*** Opening of Data records ***

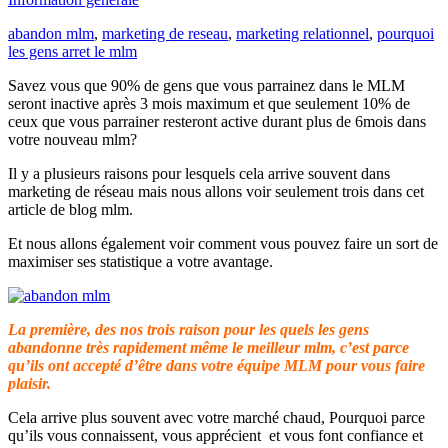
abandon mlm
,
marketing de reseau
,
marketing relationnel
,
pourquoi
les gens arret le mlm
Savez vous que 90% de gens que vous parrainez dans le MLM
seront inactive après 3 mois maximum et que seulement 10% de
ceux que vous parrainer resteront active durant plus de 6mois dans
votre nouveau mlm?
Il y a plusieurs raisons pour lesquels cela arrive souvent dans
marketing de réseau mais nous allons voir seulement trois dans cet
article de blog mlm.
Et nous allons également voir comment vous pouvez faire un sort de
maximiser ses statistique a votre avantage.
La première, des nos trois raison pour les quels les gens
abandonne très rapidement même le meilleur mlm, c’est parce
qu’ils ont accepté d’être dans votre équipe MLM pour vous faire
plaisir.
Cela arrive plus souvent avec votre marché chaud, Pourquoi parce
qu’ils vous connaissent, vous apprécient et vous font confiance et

*** Close of Data records ***

Print exactly the lines that run from the line containing "marketing relationnel" to the end of the data, both ends included.

marketing relationnel
,
pourquoi
les gens arret le mlm
Savez vous que 90% de gens que vous parrainez dans le MLM
seront inactive après 3 mois maximum et que seulement 10% de
ceux que vous parrainer resteront active durant plus de 6mois dans
votre nouveau mlm?
Il y a plusieurs raisons pour lesquels cela arrive souvent dans
marketing de réseau mais nous allons voir seulement trois dans cet
article de blog mlm.
Et nous allons également voir comment vous pouvez faire un sort de
maximiser ses statistique a votre avantage.
La première, des nos trois raison pour les quels les gens
abandonne très rapidement même le meilleur mlm, c’est parce
qu’ils ont accepté d’être dans votre équipe MLM pour vous faire
plaisir.
Cela arrive plus souvent avec votre marché chaud, Pourquoi parce
qu’ils vous connaissent, vous apprécient et vous font confiance et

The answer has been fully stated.